What you are trying to do is called "learning without forgetting". Please refer to the below paper for more information about how to implement this.

https://arxiv.org/abs/1606.09282

And the matlab code is available here.

https://github.com/lizhitwo/LearningWithoutForgetting

You may also try tweaking the below file to get the result want.

https://github.com/tensorflow/hub/blob/master/examples/image_retraining/retrain.py

Additionally, To get more information on retraining with pretrained models refer to the below link.

https://www.tensorflow.org/tutorials/images/hub_with_keras

Now coming to the answer,

How do we do it:

Rebuild the same model with increased number of labels in the final classification layer then restore all weights from the pretrained inception V3 except the final layer and fine tune the model.

We need specify two flags for this:

1. --pretrained_model_checkpoint_path
2. --fine_tune

The code will looks like this.

# Build the model. Note that we need to make sure the TensorFlow is ready to
# use before this as this command will not build TensorFlow.
cd tensorflow-models/inception
bazel build //inception:custom_train

# Path to the downloaded Inception-v3 model.
MODEL_PATH="${INCEPTION_MODEL_DIR}/inception-v3/model.ckpt-1456935"

# Directory where the data resides.
DATA_DIR=/tmp/custom-data/

# Directory where to save the checkpoint and events files.
TRAIN_DIR=/tmp/custom_train/

# Run the fine-tuning on the flowers data set starting from the pre-trained
# Imagenet-v3 model.
bazel-bin/inception/flowers_train \
  --train_dir="${TRAIN_DIR}" \
  --data_dir="${DATA_DIR}" \
  --pretrained_model_checkpoint_path="${MODEL_PATH}" \
  --fine_tune=True \
  --initial_learning_rate=0.001 \
  --input_queue_memory_factor=1

Refer to the below documentation for more information.

https://github.com/tensorflow/models/tree/master/research/inception

Answer 3

There is no right answer here.

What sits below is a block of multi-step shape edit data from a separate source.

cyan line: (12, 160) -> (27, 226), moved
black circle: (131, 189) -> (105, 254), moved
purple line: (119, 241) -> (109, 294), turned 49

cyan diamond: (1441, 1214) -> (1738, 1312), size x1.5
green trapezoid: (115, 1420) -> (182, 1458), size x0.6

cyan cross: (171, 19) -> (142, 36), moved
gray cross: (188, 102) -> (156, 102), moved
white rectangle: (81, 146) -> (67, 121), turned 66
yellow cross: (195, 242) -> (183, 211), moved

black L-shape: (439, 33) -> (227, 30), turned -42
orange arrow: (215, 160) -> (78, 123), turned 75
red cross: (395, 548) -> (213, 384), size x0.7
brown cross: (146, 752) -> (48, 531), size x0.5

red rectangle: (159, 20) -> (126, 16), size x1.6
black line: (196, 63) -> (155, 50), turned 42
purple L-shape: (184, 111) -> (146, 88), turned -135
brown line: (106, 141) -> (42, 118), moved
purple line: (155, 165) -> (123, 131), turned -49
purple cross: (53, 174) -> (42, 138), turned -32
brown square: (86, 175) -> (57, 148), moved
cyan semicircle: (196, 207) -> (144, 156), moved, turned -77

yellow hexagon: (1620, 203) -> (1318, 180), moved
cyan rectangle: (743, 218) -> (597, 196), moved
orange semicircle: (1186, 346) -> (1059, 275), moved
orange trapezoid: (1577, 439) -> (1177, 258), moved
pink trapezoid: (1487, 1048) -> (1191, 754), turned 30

What you can do is for example, run the image through both classifiers and see whose best prediction has higher confidence. Other option could be creating a simple classifier through which you will run your image and whose prediction will be binary and will tell you which model to use (1-inception, 0-your model). Another option is to see the prediction distribution. For example, if you run some image through your classifier, if the object in an image is not in one of those 20 classes, prediction distribution will be scattered approximately equally between few classes with none of them standing out, all of them will have more or less the same confidence. That usually means that the image is not in the scope of the classifier - the model doesn't know where to put an image because that's not an object it has seen before so it cannot decide.

EDIT

Let's say model is the simple binary classifier that classifies images for inception in class 1 and images for your model in class 0. Then you could do something like this:

# open image
img = Image.open(path_to_image)

if model.predict(img): # positive case (classifier classified img to class '1')
  prediction = inception_model.predict(img)
else: # negative case (classifier classified img to class '0')
  prediction = my_model.predict(img)

Now the result of the prediction is in variable prediction. Here I used that simple classifier (model) to predict which model will actually be used to classify the image (inception or your model). I inception has been used, prediction will be a 1000-dimensional vector and if my_model has been used, prediction will be a 20-dimensional vector. But it doesn't matter because you can just get the highest value of prediction regardless of the vector size and work with that.